DATA SUPPLIED START

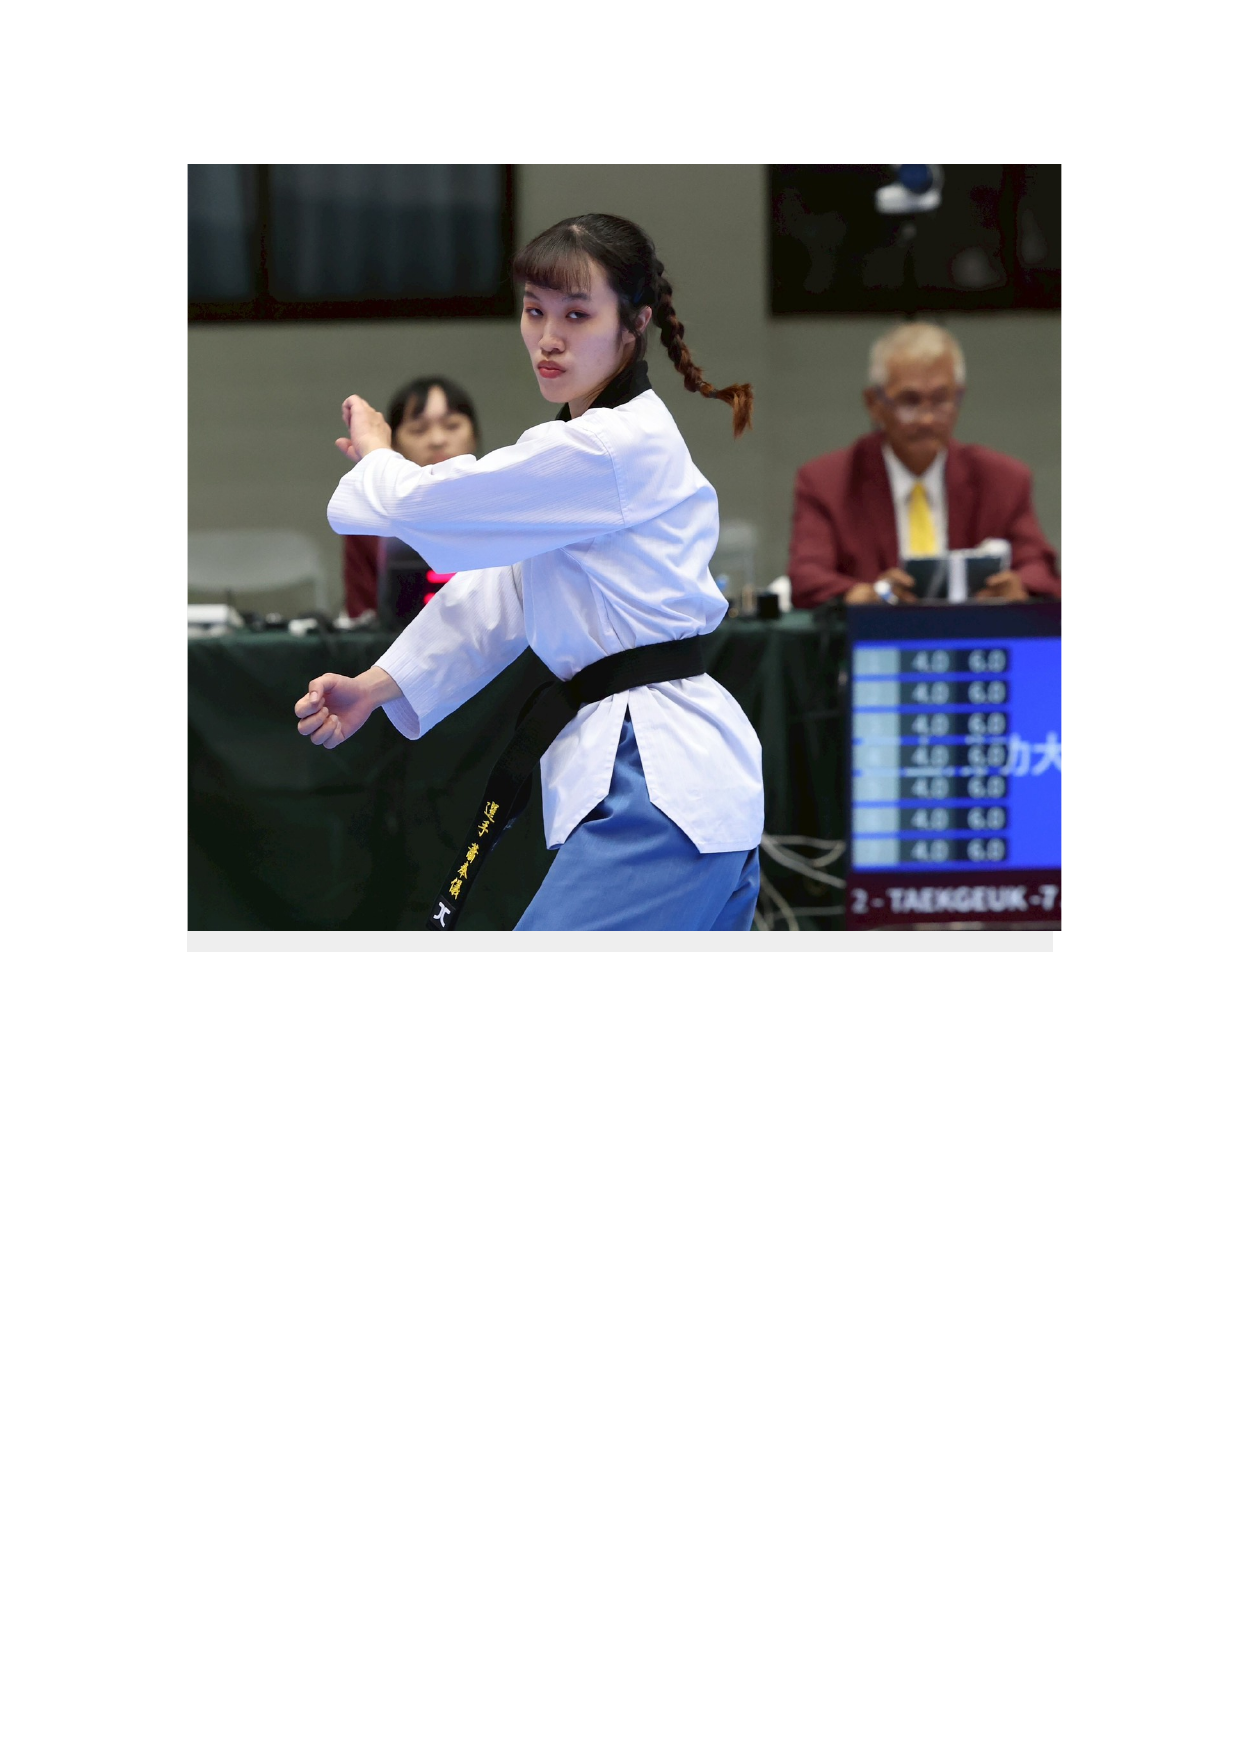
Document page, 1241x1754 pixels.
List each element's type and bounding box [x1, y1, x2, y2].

picture [187, 164, 1062, 931]
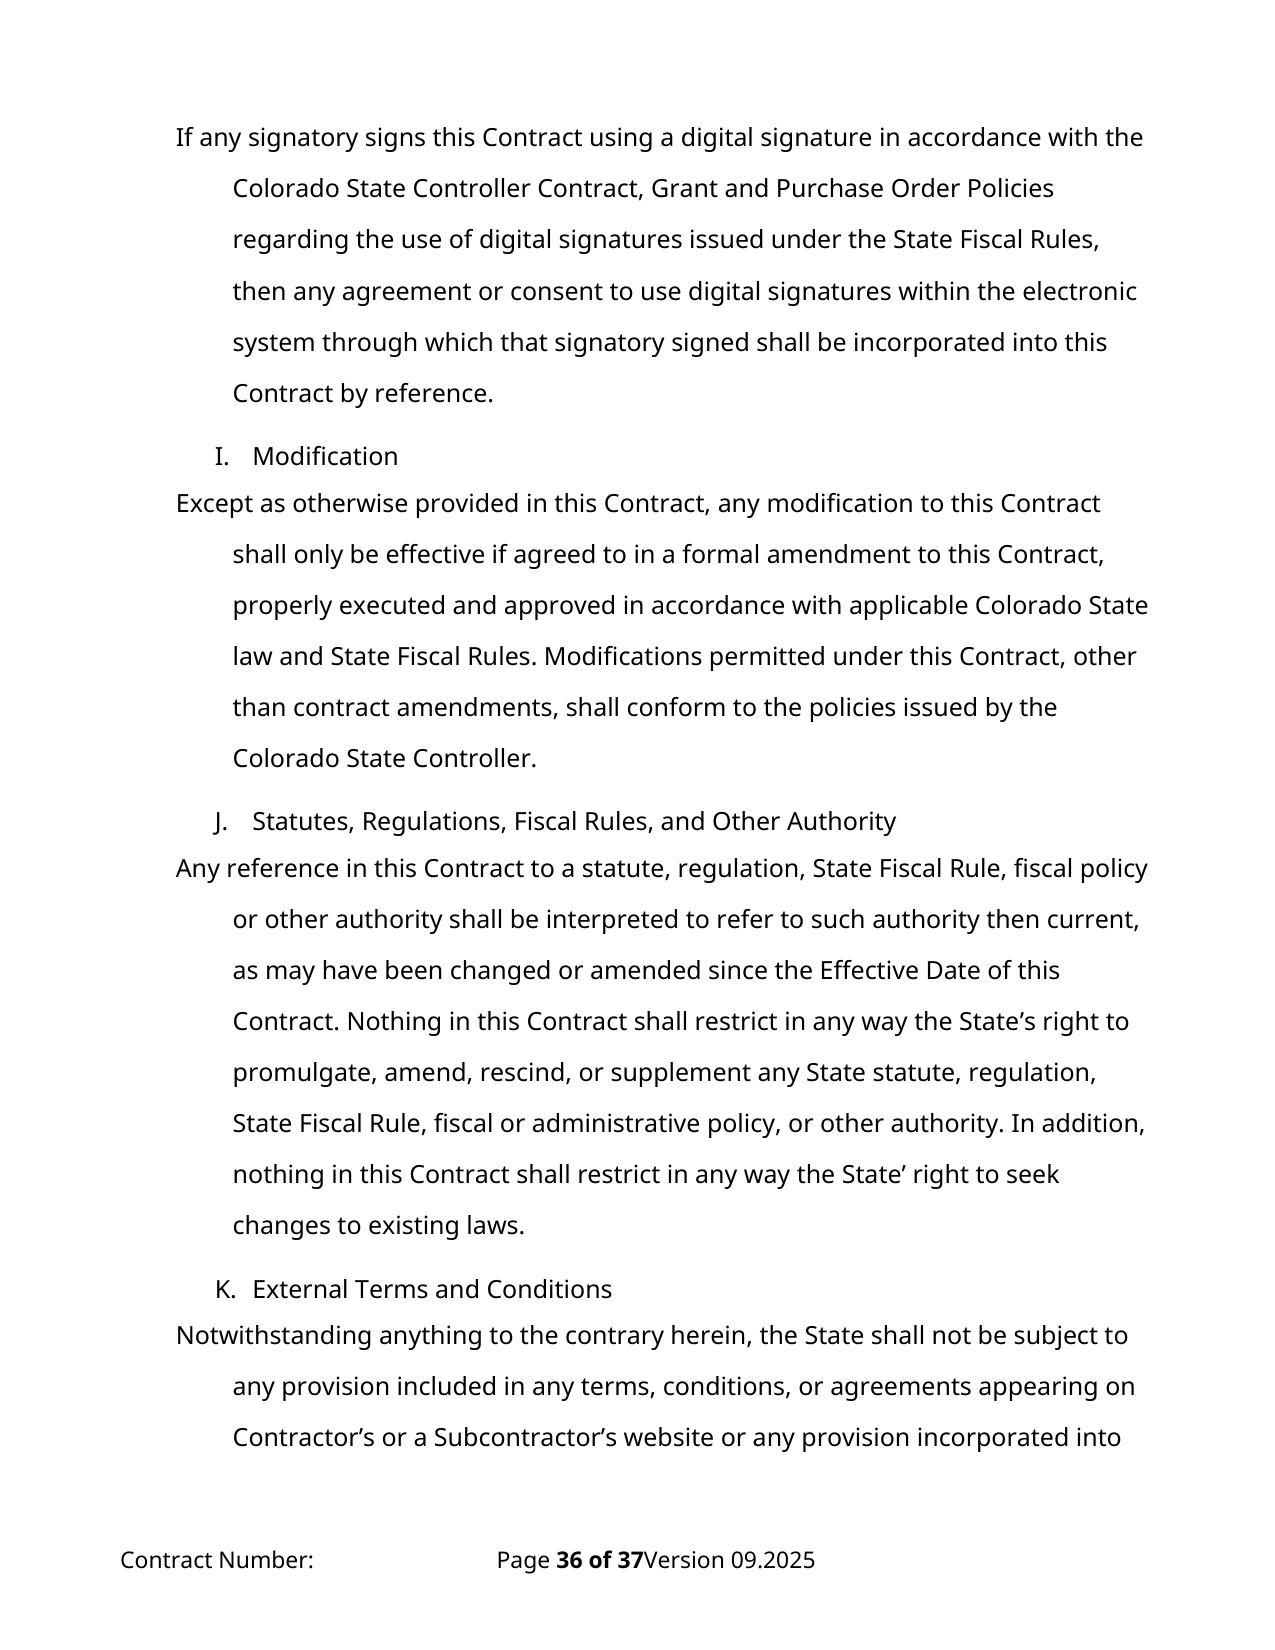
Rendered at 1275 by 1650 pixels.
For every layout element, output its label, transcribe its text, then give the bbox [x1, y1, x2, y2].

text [176, 1318, 1155, 1454]
subtitle Modification [214, 439, 1155, 473]
subtitle Statutes, Regulations, Fiscal Rules, and Other Authority [214, 804, 1155, 838]
text Any reference in this Contract to a statute, regulation, State Fiscal Rule, fiscal policy or other authority shall be interpreted to refer to such authority then current, as may have been changed or amended since the Effective Date of this Contract. Nothing in this Contract shall restrict in any way the State’s right to promulgate, amend, rescind, or supplement any State statute, regulation, State Fiscal Rule, fiscal or administrative policy, or other authority. In addition, nothing in this Contract shall restrict in any way the State’ right to seek changes to existing laws. [176, 851, 1155, 1242]
text Except as otherwise provided in this Contract, any modification to this Contract shall only be effective if agreed to in a formal amendment to this Contract, properly executed and approved in accordance with applicable Colorado State law and State Fiscal Rules. Modifications permitted under this Contract, other than contract amendments, shall conform to the policies issued by the Colorado State Controller. [176, 485, 1155, 774]
subtitle External Terms and Conditions [214, 1271, 1155, 1306]
text If any signatory signs this Contract using a digital signature in accordance with the Colorado State Controller Contract, Grant and Purchase Order Policies regarding the use of digital signatures issued under the State Fiscal Rules, then any agreement or consent to use digital signatures within the electronic system through which that signatory signed shall be incorporated into this Contract by reference. [176, 120, 1155, 409]
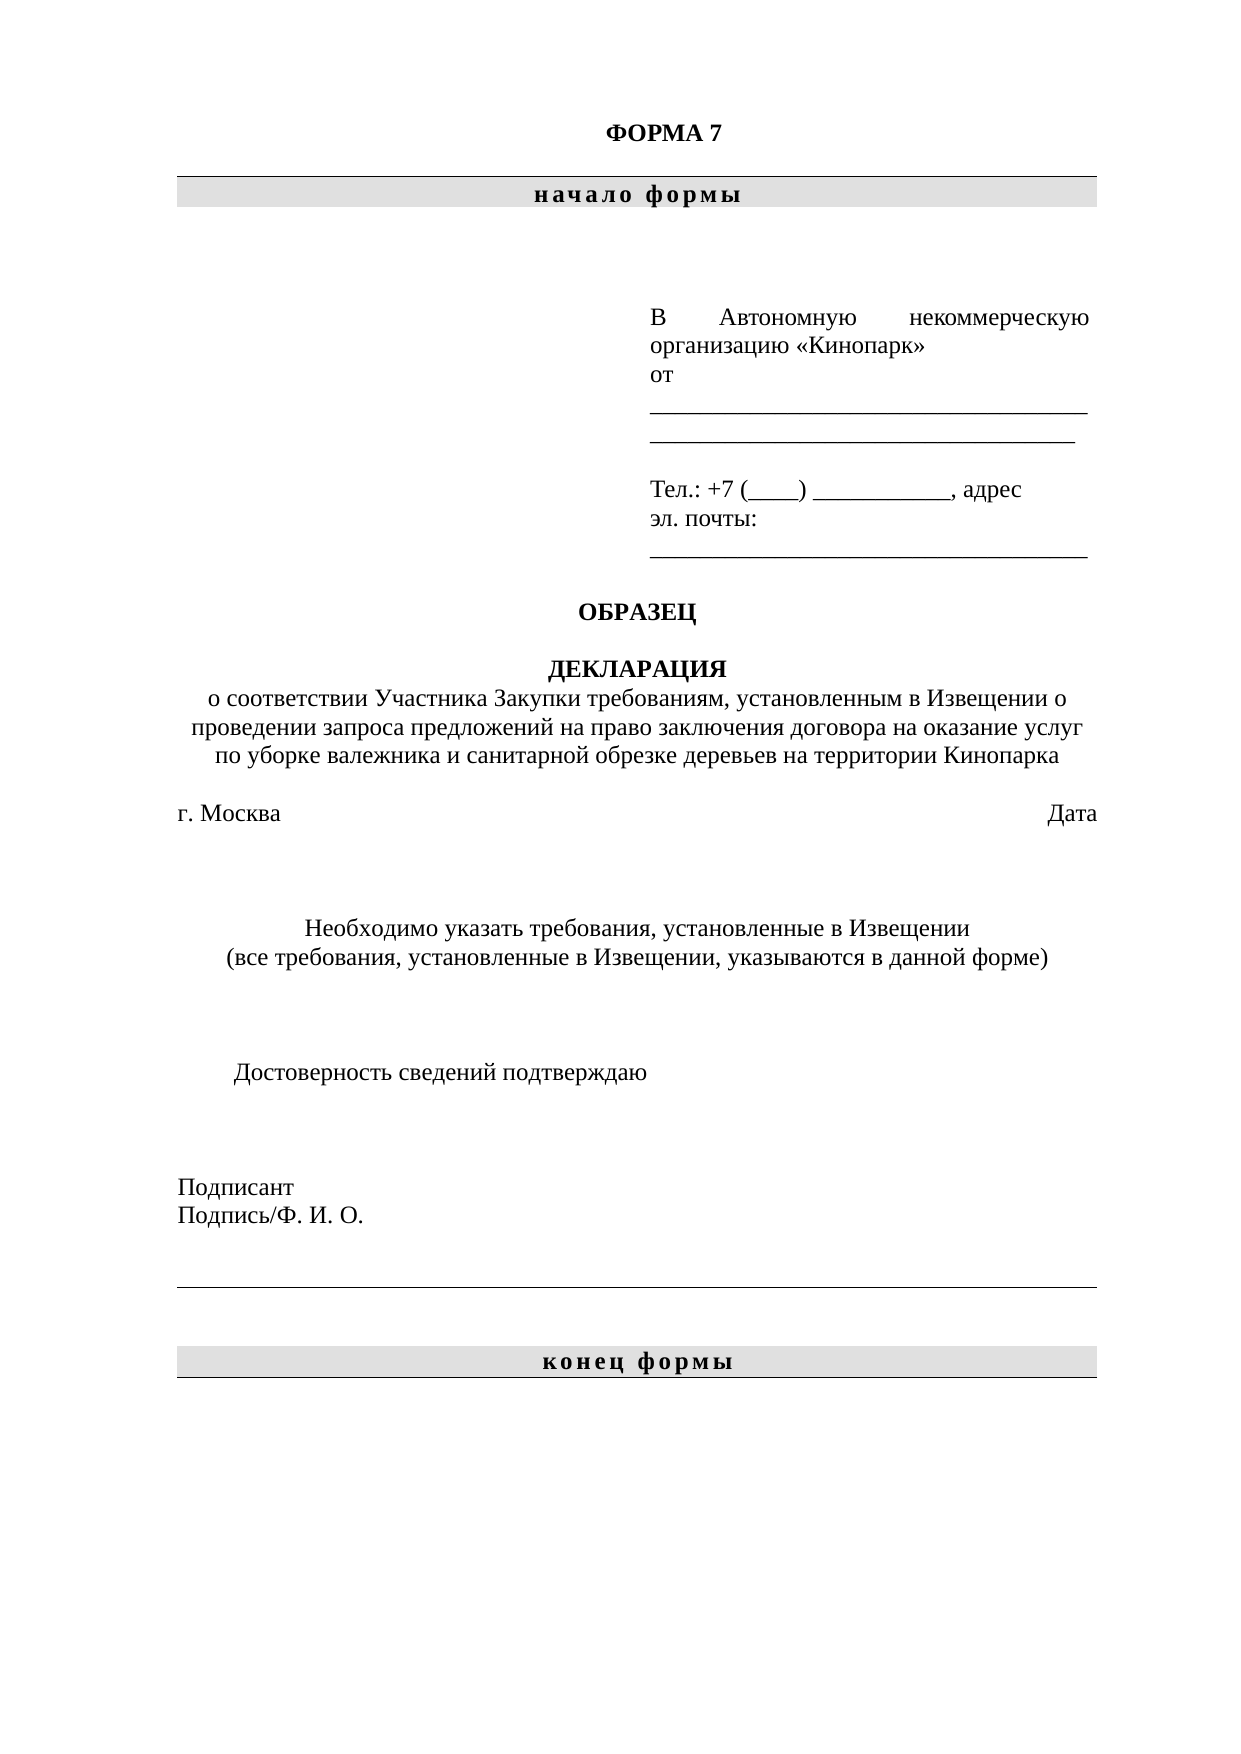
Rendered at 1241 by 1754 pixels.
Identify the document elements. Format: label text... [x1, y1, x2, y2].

text ФОРМА 7 [177, 118, 1150, 147]
text ОБРАЗЕЦ [177, 597, 1097, 626]
text начало формы [177, 177, 1097, 207]
table_header г. Москва [177, 798, 667, 827]
text конец формы [177, 1346, 1097, 1377]
text Достоверность сведений подтверждаю [177, 1057, 1097, 1086]
table_header Дата [667, 798, 1152, 827]
text Подписант Подпись/Ф. И. О. [177, 1172, 1097, 1229]
text о соответствии Участника Закупки требованиям, установленным в Извещении о проведении запроса предложений на право заключения договора на оказание услуг по уборке валежника и санитарной обрезке деревьев на территории Кинопарка [177, 683, 1097, 769]
table_header В Автономную некоммерческую организацию «Кинопарк» от _____________________________________________________________________ Тел.: +7 (____) ___________, адрес эл. почты: ___________________________________ [177, 294, 1152, 597]
text (все требования, установленные в Извещении, указываются в данной форме) [177, 942, 1097, 971]
text Необходимо указать требования, установленные в Извещении [177, 913, 1097, 942]
text ДЕКЛАРАЦИЯ [177, 654, 1097, 683]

DATA SUPPLIED END

*REQUEST*. Give again exactly the lines running from the beginning of the material above through the line that contains "For every layout", and leave out every picture.

*RESPONSE*.
Document page, 1241x1754 pixels.
List each element's type and bounding box [x1, y1, x2, y2].

picture [187, 164, 1062, 931]
Rendered at 1275 by 1650 pixels.
For every layout element, output its label, transcribe its text, then give the bbox [x1, y1, x2, y2].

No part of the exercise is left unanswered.